→ Required action 1
In the passage on NATO's bombing of Serbia, what is one common estimate of the number of Kosovar Albanians killed in the year before the bombing?
→ Required action 2
Quote everything in the passage on NATO's bombing of Serbia from "It's an important" down to "bombing is 2,500.", word for word.

→ Quoted passage

★ ★ ★ ★ ★ ★ ★

It's an important issue, since the NATO powers, fortified by a chorus from the liberal intelligentsia, flourished the charge of genocide as justification for bombing that destroyed much of Serbia's economy and killed around 2,000 civilians, with elevated death levels predicted for years to come.
Whatever horrors they may have been planning, the Serbs were not engaged in genocidal activities in Kosovo before the bombing began. They were fighting a separatist movement, led by the KLA, and behaving with the brutality typical of security forces, though to a degree infinitely more restrained than those backed by the United States in Central America. One common estimate of the number of Kosovar Albanians killed in the year before the bombing is 2,500.
With NATO's bombing came the flights and expulsions and charges that the Serbs were accelerating a genocidal plan; on some accounts, as many as 100,000 were already dead. An alternative assessment was that NATO's bombing was largely to blame for the expulsions and killings.

★ ★ ★ ★ ★ ★ ★

→ Supplied records
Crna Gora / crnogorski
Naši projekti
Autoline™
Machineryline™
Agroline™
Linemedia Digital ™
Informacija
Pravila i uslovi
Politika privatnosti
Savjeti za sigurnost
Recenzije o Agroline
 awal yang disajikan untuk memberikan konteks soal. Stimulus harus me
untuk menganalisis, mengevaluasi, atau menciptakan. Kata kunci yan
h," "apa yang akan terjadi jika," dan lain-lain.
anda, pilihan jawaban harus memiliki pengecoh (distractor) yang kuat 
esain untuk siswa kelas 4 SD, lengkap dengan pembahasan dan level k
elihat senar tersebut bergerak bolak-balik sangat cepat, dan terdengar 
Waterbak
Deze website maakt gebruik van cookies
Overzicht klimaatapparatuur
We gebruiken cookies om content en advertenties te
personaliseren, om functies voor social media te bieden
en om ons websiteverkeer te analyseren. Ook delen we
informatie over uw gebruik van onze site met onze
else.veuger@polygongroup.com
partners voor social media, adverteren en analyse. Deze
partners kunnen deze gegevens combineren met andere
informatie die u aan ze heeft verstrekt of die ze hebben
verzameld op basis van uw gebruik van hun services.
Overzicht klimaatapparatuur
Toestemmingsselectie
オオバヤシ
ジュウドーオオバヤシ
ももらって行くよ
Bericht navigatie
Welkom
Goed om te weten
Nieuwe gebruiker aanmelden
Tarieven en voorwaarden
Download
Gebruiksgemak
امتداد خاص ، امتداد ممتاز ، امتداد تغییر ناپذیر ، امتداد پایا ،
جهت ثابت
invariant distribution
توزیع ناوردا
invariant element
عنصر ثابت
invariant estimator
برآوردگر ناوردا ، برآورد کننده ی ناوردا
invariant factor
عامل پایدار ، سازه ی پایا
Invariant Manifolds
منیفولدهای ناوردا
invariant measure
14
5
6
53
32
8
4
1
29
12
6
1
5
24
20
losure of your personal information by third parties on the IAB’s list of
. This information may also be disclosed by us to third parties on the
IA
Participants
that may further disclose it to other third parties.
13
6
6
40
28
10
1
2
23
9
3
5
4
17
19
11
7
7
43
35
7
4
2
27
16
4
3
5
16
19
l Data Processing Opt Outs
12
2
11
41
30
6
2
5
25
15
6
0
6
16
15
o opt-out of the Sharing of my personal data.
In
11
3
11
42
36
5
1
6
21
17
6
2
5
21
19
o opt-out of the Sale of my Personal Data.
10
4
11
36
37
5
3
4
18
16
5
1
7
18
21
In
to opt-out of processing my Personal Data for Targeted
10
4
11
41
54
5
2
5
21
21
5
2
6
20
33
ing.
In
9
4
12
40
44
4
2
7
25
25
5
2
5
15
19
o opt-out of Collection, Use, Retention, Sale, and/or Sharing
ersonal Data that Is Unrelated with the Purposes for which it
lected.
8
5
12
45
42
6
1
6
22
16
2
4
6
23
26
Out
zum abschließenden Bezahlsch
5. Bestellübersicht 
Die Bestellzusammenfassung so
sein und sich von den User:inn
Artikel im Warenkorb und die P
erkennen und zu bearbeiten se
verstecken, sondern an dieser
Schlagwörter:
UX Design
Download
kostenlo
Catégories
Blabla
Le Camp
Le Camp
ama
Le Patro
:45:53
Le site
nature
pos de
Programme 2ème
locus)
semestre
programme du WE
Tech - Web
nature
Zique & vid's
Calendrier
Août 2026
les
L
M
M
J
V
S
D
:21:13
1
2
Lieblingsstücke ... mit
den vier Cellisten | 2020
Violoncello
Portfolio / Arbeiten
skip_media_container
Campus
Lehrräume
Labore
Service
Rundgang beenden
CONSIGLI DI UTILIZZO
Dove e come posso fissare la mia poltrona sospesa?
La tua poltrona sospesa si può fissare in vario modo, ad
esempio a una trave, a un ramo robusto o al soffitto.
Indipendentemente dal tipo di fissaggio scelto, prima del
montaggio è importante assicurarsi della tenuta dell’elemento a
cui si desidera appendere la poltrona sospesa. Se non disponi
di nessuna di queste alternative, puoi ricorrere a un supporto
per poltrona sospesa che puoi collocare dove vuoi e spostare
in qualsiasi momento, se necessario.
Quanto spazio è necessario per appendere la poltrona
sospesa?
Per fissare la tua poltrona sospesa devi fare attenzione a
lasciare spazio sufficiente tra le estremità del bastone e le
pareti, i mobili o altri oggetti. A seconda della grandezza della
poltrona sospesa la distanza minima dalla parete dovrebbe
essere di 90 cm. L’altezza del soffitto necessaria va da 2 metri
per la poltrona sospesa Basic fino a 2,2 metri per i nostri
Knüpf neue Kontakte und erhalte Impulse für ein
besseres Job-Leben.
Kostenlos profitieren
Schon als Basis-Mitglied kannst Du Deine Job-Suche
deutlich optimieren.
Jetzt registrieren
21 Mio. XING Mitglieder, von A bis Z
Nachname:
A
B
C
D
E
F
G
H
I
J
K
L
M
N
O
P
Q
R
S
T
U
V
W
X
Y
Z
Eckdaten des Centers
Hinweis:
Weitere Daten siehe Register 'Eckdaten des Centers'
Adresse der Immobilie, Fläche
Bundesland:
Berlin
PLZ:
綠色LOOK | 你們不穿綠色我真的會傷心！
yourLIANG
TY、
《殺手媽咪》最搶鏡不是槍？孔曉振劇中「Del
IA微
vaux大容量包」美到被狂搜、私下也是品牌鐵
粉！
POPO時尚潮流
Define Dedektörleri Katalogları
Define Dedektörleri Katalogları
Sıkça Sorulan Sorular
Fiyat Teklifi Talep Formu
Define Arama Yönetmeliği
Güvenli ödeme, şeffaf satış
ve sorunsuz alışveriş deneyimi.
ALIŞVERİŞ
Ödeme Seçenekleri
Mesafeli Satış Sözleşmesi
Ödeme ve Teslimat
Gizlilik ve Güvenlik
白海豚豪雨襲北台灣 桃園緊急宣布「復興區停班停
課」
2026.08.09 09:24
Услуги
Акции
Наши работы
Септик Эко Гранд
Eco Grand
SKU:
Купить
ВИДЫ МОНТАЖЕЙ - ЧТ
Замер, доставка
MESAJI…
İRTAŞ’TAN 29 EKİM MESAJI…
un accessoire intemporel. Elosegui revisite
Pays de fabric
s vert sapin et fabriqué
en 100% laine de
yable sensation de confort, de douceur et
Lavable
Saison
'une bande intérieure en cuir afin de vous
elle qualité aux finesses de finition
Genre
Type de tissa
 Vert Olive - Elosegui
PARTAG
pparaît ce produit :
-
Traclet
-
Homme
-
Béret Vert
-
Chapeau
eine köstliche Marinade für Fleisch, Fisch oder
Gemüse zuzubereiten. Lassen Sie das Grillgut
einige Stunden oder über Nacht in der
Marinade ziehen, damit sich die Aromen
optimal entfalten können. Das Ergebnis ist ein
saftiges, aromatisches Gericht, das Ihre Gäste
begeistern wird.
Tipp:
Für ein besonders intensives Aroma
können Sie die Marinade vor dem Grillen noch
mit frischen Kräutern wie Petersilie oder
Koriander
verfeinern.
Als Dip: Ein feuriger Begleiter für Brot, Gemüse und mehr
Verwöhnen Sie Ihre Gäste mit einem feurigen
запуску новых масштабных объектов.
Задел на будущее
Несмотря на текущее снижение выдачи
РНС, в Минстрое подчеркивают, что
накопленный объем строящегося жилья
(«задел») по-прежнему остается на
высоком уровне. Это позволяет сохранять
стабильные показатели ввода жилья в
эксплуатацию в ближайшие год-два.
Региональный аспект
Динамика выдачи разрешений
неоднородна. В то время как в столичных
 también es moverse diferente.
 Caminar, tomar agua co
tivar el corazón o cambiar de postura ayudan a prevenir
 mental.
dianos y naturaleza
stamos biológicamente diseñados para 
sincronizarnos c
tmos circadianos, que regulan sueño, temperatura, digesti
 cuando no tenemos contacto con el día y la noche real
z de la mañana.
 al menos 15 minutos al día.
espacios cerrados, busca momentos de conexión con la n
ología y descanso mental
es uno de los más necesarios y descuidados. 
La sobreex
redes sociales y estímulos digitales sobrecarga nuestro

★ ★ ★ ★ ★ ★ ★

→ Expected output 1
2,500

→ Expected output 2
It's an important issue, since the NATO powers, fortified by a chorus from the liberal intelligentsia, flourished the charge of genocide as justification for bombing that destroyed much of Serbia's economy and killed around 2,000 civilians, with elevated death levels predicted for years to come.
Whatever horrors they may have been planning, the Serbs were not engaged in genocidal activities in Kosovo before the bombing began. They were fighting a separatist movement, led by the KLA, and behaving with the brutality typical of security forces, though to a degree infinitely more restrained than those backed by the United States in Central America. One common estimate of the number of Kosovar Albanians killed in the year before the bombing is 2,500.